● **ENTRIES PROVIDED**
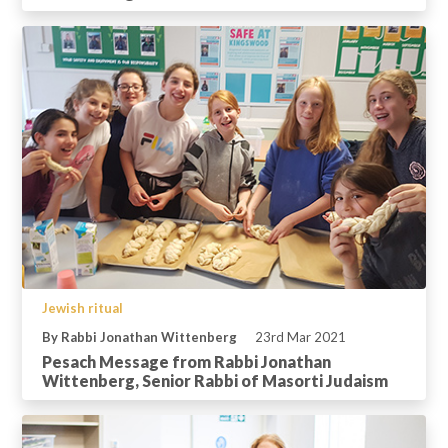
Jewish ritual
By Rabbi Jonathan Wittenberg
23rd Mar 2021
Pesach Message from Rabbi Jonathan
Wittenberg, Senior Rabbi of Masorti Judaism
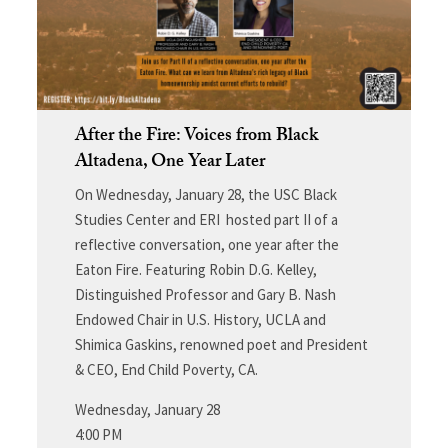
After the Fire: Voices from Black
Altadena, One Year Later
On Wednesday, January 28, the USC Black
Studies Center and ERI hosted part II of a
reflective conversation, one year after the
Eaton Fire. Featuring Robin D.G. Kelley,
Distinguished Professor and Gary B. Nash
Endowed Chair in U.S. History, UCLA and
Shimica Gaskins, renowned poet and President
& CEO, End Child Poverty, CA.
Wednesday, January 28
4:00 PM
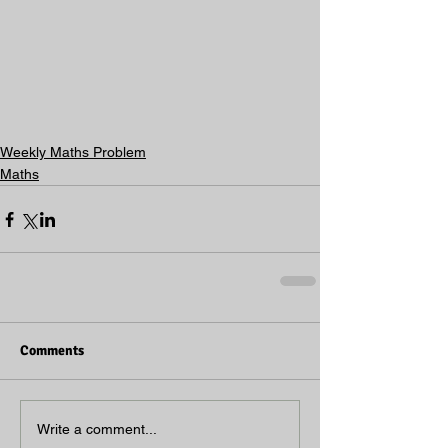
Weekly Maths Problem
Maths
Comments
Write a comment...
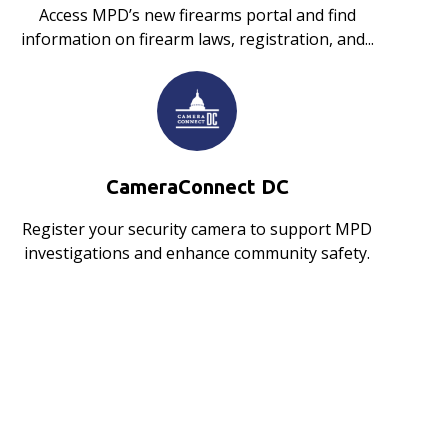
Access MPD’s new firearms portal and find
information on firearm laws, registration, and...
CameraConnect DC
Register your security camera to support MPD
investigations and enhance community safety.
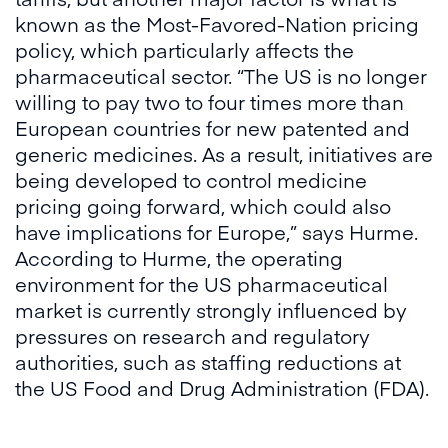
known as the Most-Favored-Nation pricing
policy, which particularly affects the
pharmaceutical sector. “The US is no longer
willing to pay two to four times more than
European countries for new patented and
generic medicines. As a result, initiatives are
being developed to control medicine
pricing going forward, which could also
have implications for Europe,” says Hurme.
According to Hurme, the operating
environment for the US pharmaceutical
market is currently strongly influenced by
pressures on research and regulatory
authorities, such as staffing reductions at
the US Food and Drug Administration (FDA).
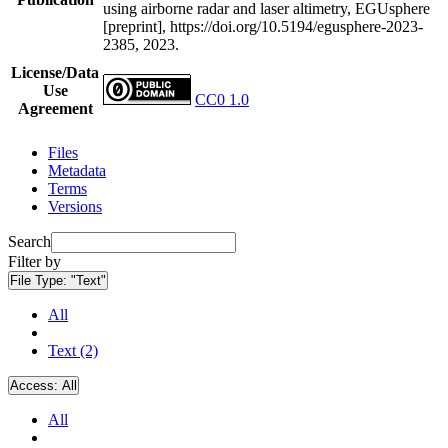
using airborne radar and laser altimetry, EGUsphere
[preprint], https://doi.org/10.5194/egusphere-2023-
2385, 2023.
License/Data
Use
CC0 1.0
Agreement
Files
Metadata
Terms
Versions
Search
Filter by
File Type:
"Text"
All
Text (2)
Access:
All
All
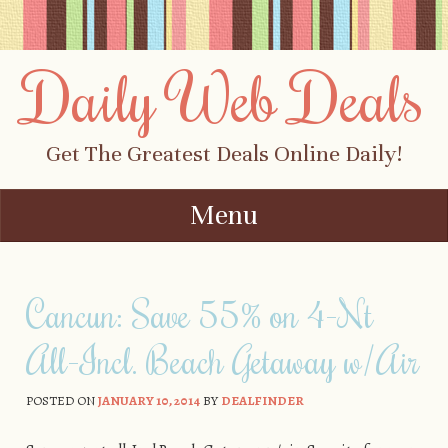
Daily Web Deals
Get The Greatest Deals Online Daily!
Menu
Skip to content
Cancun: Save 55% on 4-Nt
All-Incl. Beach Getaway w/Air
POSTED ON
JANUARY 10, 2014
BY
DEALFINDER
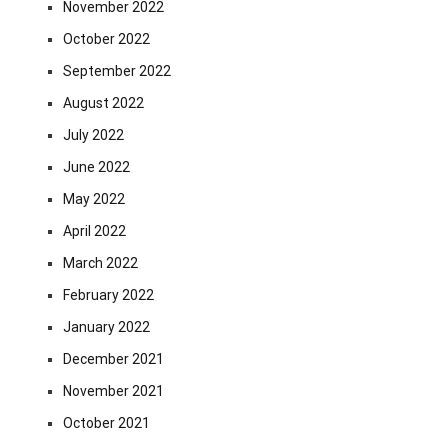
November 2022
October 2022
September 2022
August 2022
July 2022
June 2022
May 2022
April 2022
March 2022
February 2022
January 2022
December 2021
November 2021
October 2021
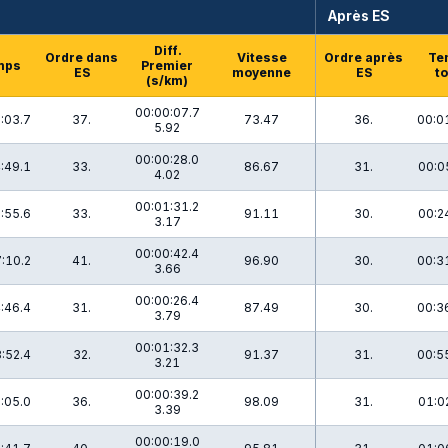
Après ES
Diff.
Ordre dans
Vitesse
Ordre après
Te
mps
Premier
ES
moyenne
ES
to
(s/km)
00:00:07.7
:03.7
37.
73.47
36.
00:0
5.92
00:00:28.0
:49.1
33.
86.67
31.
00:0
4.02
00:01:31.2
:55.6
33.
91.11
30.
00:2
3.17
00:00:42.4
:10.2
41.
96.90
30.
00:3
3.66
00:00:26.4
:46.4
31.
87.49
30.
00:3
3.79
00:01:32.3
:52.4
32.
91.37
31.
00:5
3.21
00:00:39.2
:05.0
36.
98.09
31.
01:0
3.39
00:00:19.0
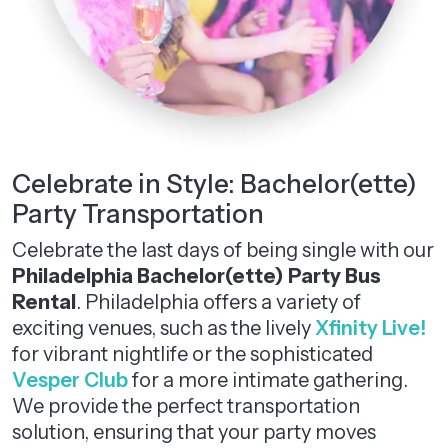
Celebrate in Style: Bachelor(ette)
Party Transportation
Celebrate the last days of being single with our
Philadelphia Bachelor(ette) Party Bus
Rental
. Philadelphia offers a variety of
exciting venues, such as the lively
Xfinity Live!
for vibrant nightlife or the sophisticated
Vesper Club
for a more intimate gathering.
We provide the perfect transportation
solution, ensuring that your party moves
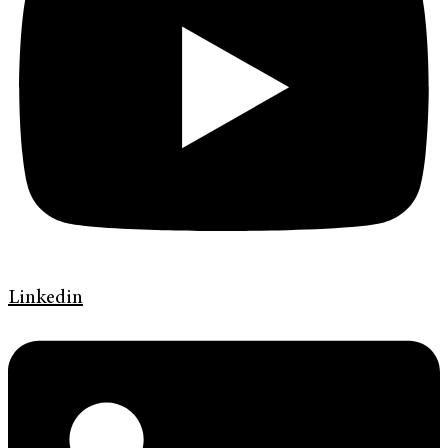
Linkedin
--
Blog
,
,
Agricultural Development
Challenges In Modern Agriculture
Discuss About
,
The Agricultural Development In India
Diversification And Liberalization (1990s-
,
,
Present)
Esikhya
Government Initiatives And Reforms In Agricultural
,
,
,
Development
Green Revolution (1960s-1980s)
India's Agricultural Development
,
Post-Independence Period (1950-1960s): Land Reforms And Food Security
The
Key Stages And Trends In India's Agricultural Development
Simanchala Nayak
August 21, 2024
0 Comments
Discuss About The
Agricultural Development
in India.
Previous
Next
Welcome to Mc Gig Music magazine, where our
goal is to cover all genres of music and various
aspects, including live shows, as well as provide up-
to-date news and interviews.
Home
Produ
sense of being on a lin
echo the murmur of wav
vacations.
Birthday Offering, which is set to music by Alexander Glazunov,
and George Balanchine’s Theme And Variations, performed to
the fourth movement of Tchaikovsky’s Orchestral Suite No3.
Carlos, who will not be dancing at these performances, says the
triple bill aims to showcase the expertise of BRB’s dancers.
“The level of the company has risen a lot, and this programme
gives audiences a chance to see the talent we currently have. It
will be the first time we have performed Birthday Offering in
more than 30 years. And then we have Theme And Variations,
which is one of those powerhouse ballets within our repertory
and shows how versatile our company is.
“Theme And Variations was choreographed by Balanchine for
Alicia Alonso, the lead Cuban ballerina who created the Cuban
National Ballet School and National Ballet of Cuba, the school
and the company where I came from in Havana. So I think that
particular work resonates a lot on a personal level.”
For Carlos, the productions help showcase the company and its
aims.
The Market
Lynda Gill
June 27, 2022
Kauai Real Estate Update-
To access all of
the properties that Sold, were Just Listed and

● **WHAT YOU ARE ASKED TO DO**
Copy out word for word the lines from the one containing "Jewish ritual" up to and including the one containing "Wittenberg, Senior Rabbi of Masorti Judaism".

● **SOLUTION**
Jewish ritual
By Rabbi Jonathan Wittenberg
23rd Mar 2021
Pesach Message from Rabbi Jonathan
Wittenberg, Senior Rabbi of Masorti Judaism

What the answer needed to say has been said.